Sulawesi Utara
Selamat Datang di Superhub PDIP Jatim

Berita Pendidikan

AI Mengajar, Sastra Mati Perlahan

Di zaman yang serba instan, kecerdasan buatan (AI) hadir bak dewa baru dalam dunia pendidikan.

Editor: Samsul Arifin
Istimewa
Di zaman yang serba instan, kecerdasan buatan (AI) hadir bak dewa baru dalam dunia pendidikan. 

Oleh : Gaby Rostanawa

Dosen Pendidikan Bahasa dan Sastra Indonesia, STKIP Bina Insan Mandiri, Surabaya.

TRIBUNJATIM.COM, SURABAYA -  Di zaman yang serba instan, kecerdasan buatan (AI) hadir bak dewa baru dalam dunia pendidikan.

Menawarkan kemudahan dan efisiensi yang menggiurkan.

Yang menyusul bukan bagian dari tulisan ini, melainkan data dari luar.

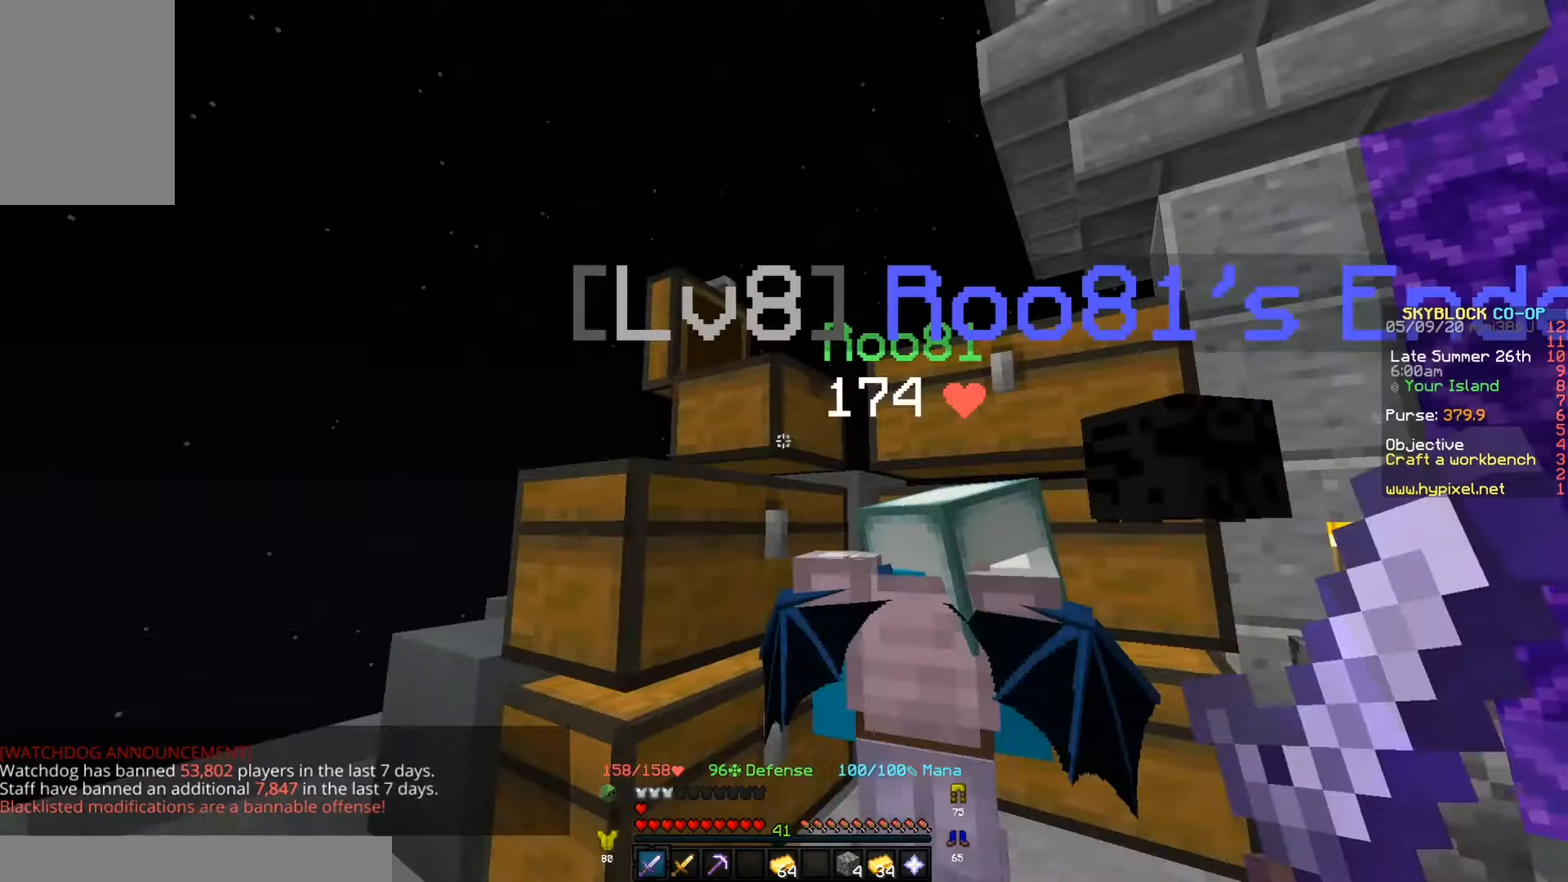
Gameplay with keyboard; each line is a JSON object with the keys held at the frame after it. "events" lists presses ("down") and releases ("up") of "a", "d", "s" and "w" between this image and that frame as [ms after this image, input, new state], when the widget could be followed in between. No other keys are recorded. Mouse input is not recorded.
{"keys": ["w"], "events": [[33, "d", "down"], [200, "w", "down"], [300, "d", "up"]]}
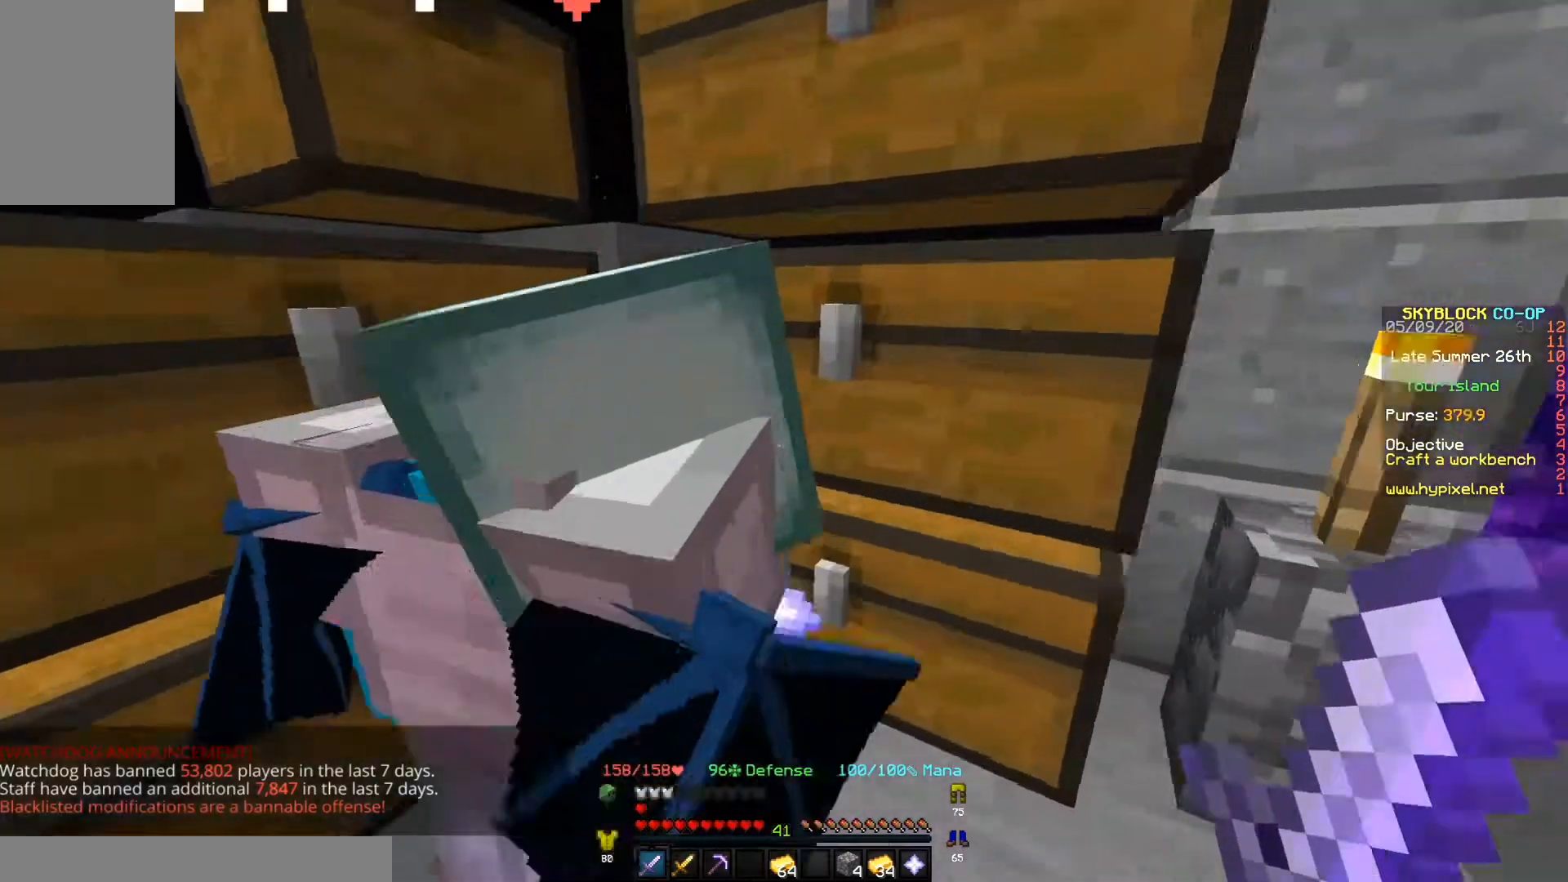
{"keys": [], "events": [[200, "w", "up"]]}
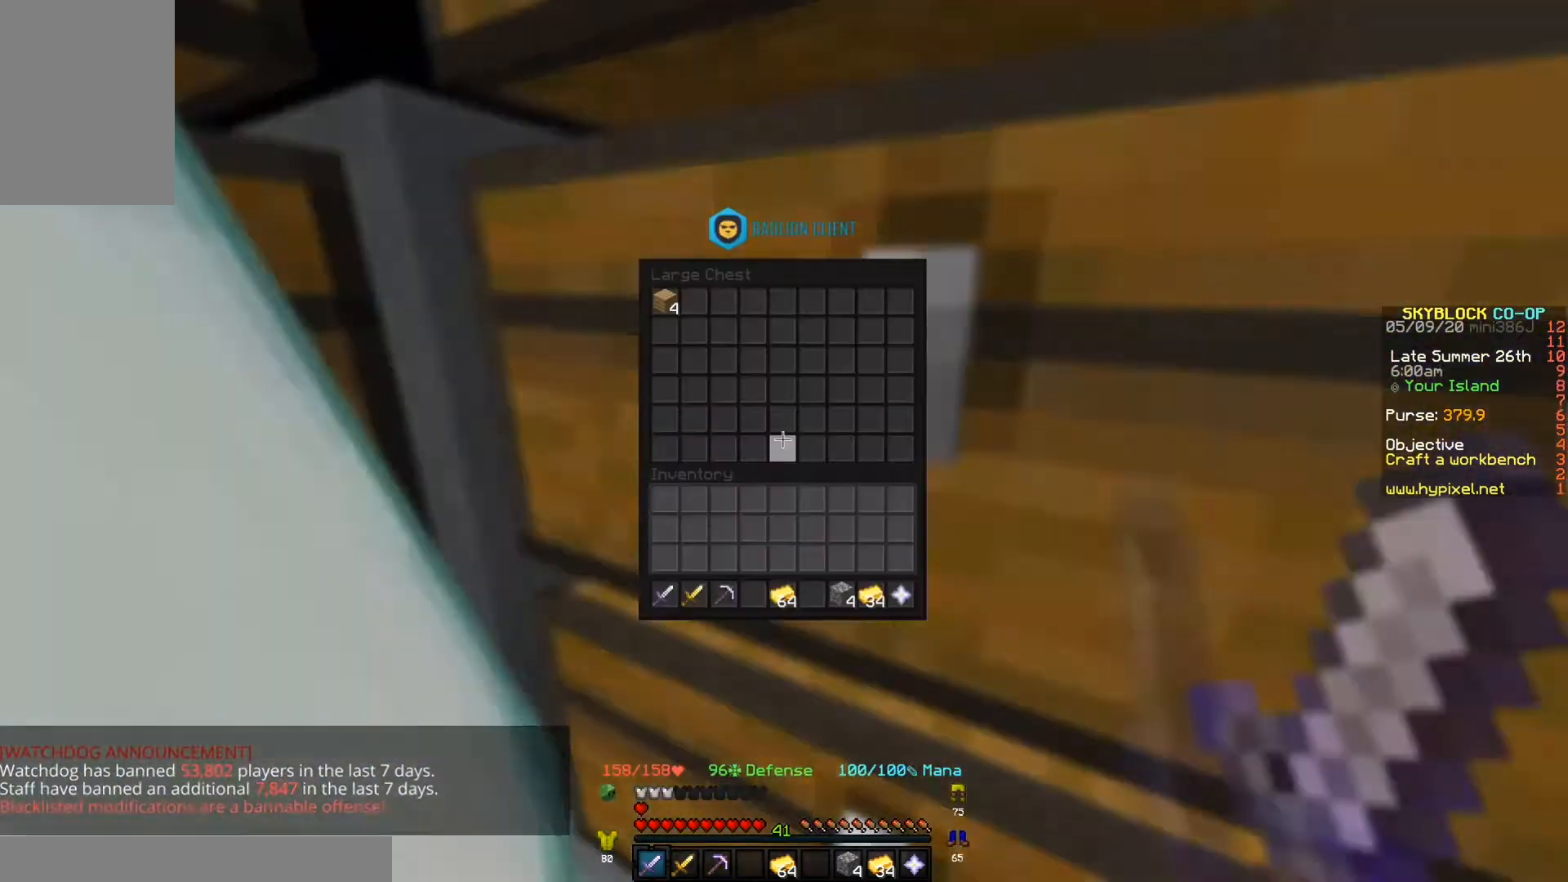
{"keys": [], "events": []}
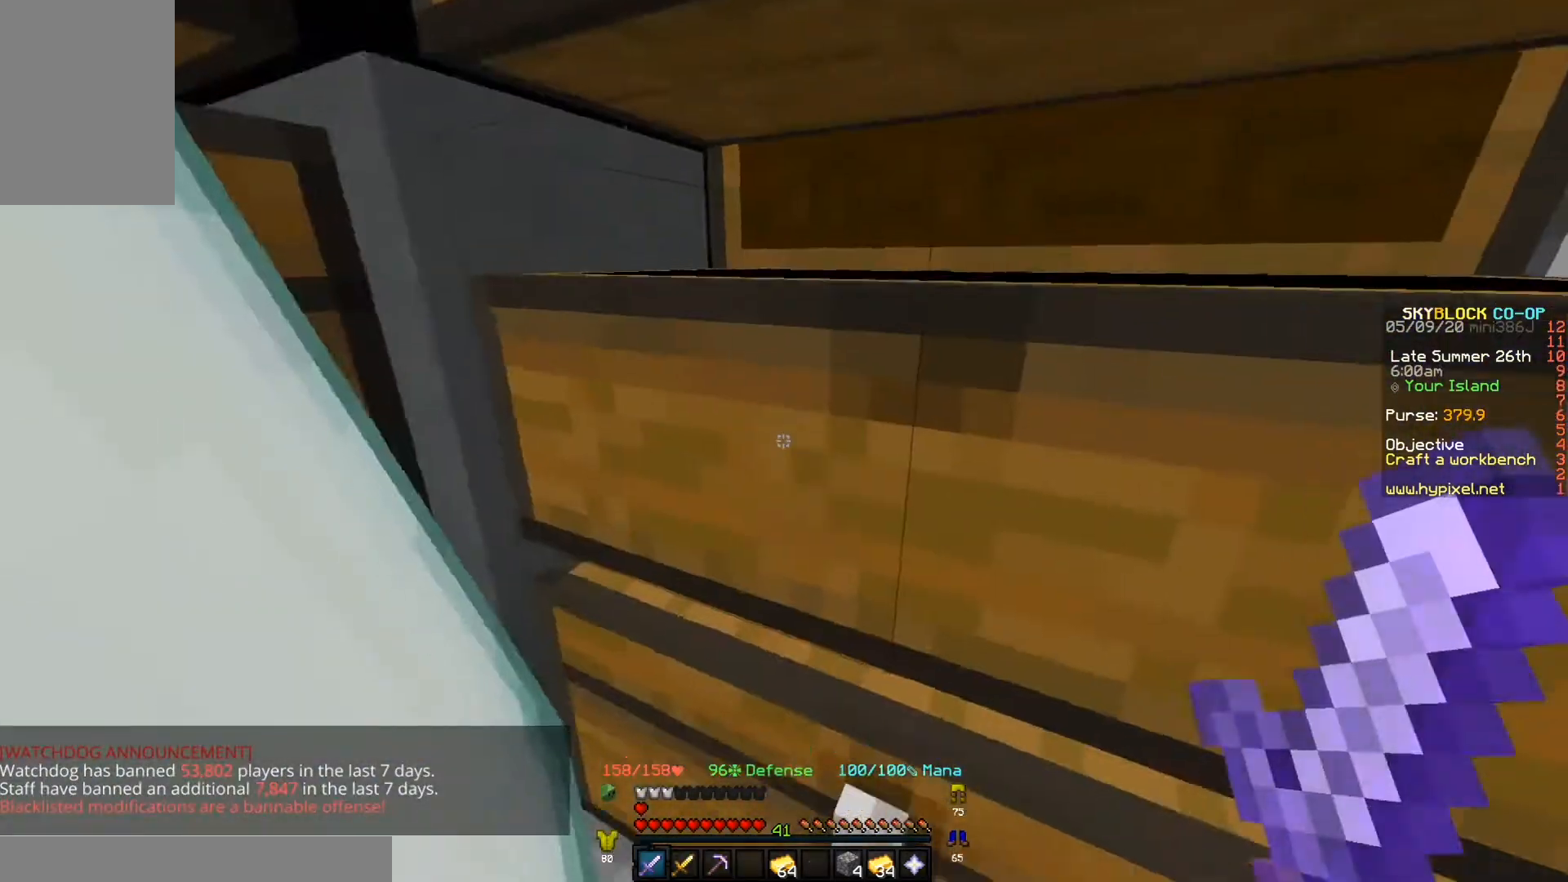
{"keys": ["d", "s"]}
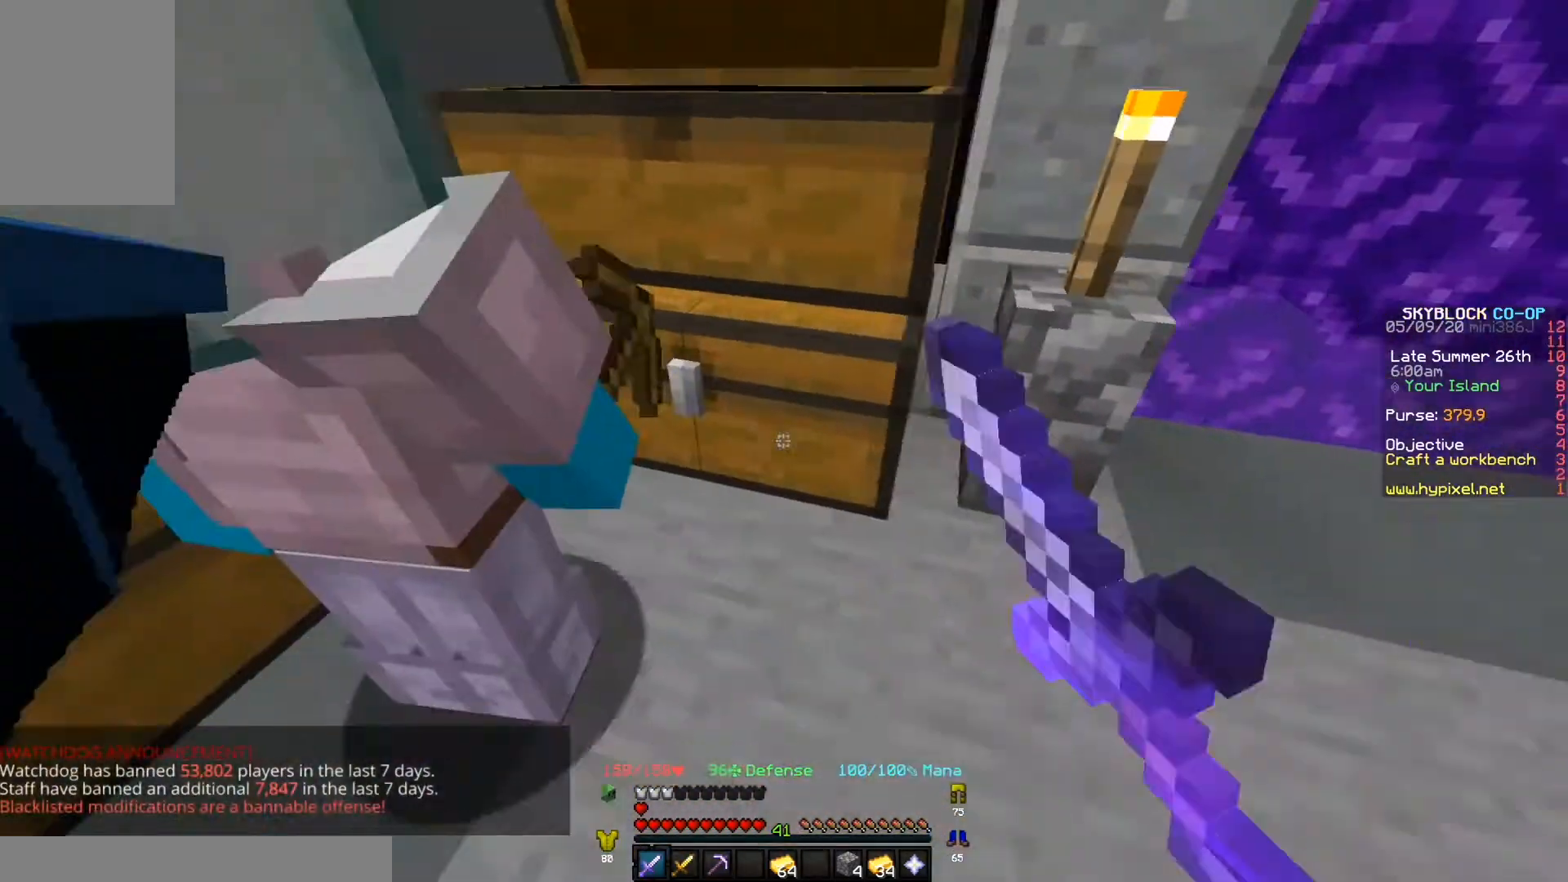
{"keys": [], "events": [[33, "s", "up"], [67, "d", "up"]]}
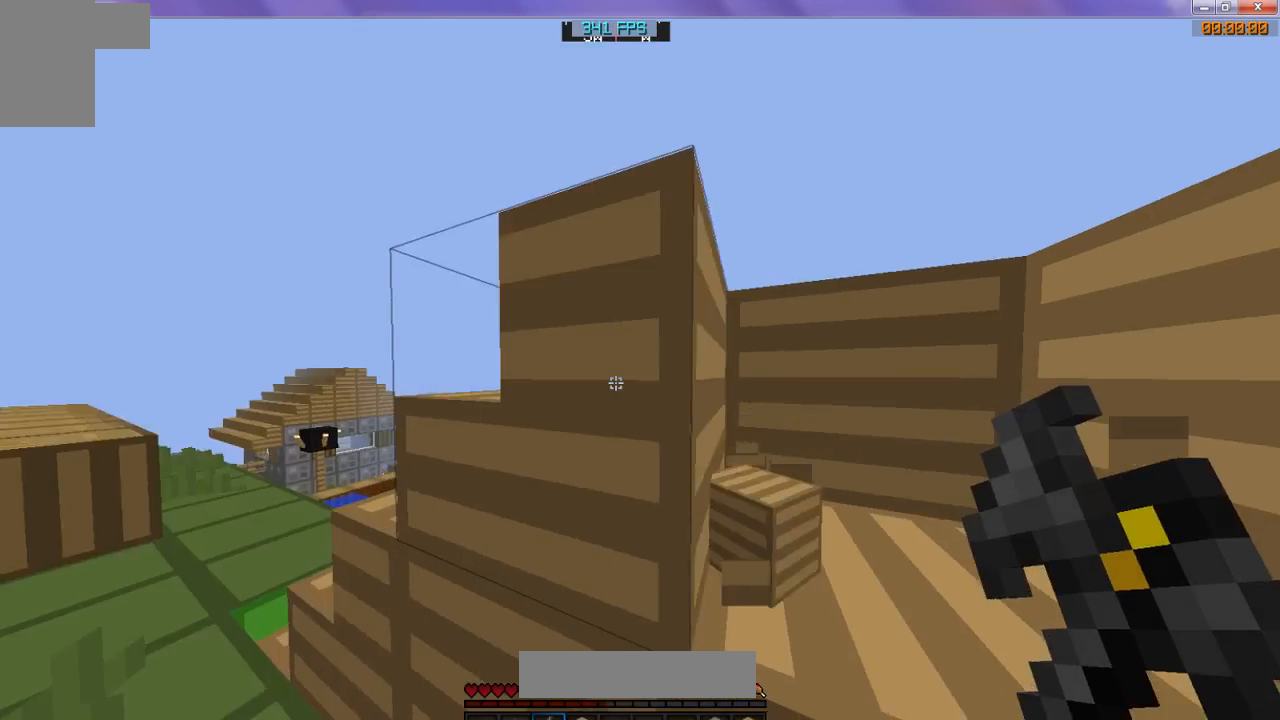
Gameplay with keyboard; each line is a JSON object with the keys held at the frame after it. "events" lists presses ("down") and releases ("up") of "d", "s" and "w" between this image and that frame as [ms after this image, input, new state], when the widget could be followed in between. No other keys are recorded. Mouse input is not recorded.
{"keys": ["w"], "events": [[433, "w", "down"]]}
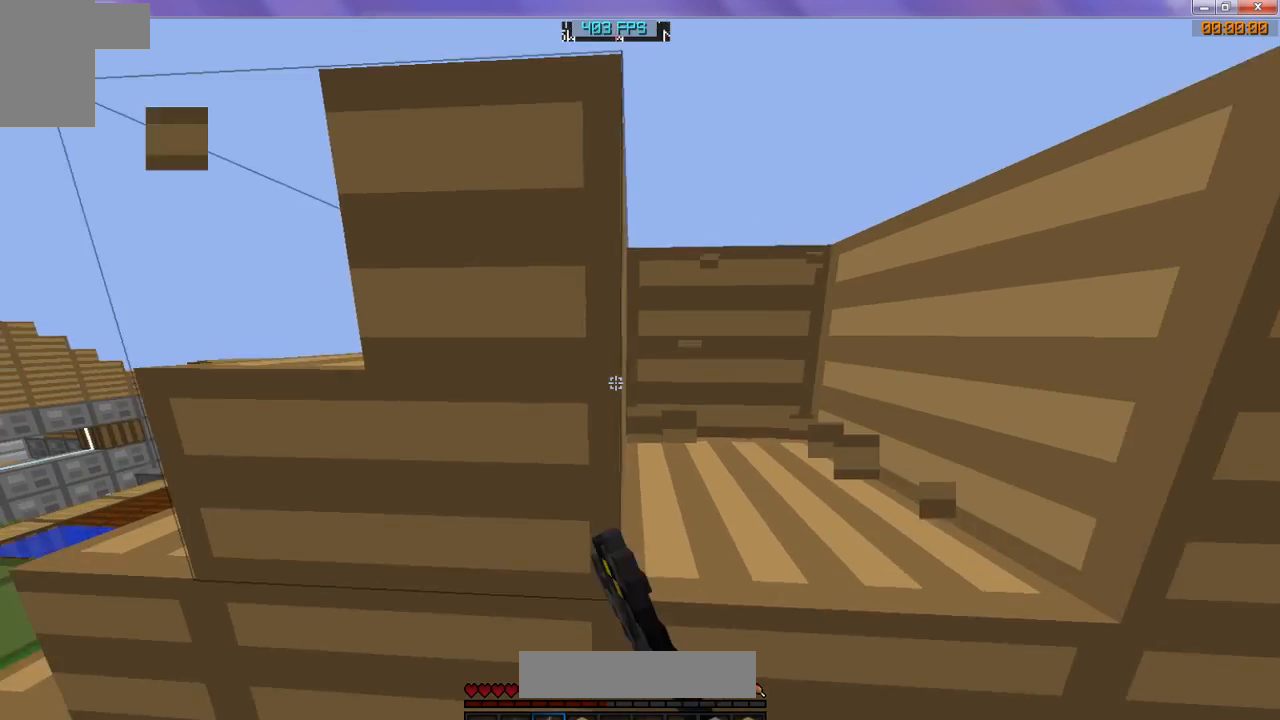
{"keys": ["w"], "events": []}
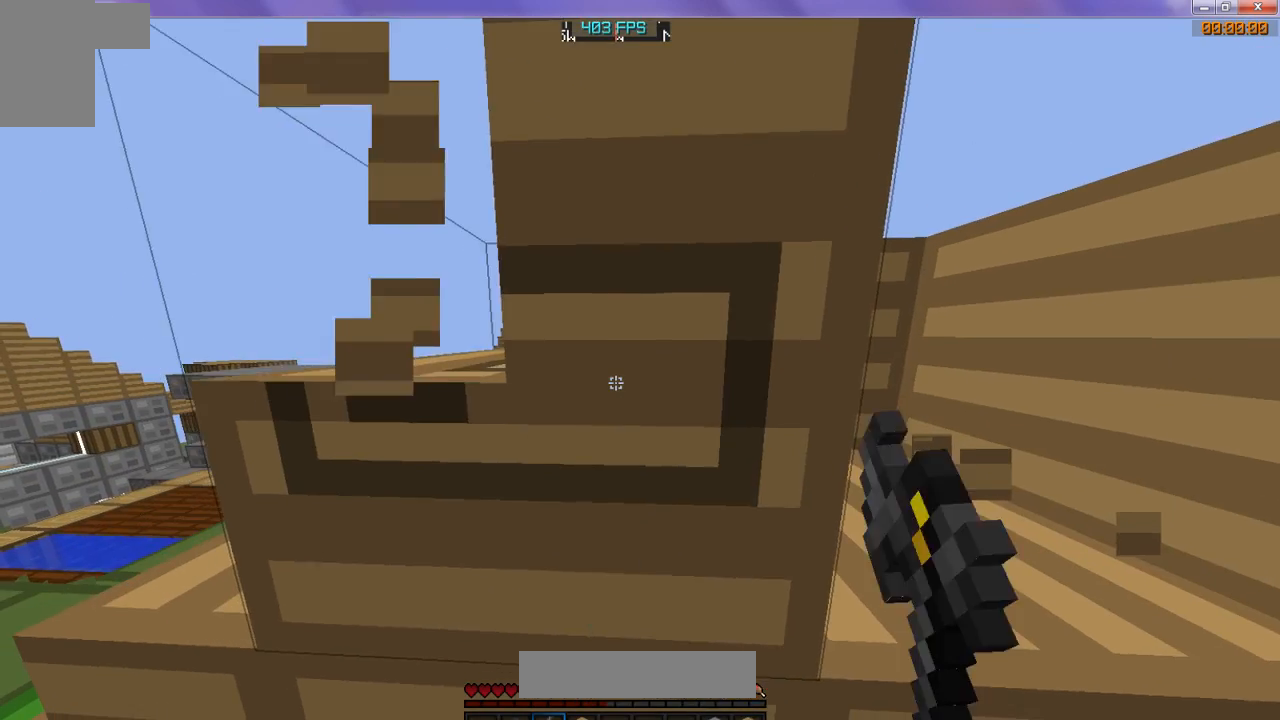
{"keys": ["w"], "events": []}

Sebut saja Natural Language Processing (NLP) membantu dalam memahami, menganalisis, dan menghasilkan teks yang kompleks.

Machine Learning (ML) memungkinkan analisis data literatur dalam skala besar, dan Generative AI, seperti yang digunakan untuk menulis atau menganalisis gaya penulisan, mampu menciptakan teks-teks baru berdasarkan pola yang dipelajari dari data sebelumnya.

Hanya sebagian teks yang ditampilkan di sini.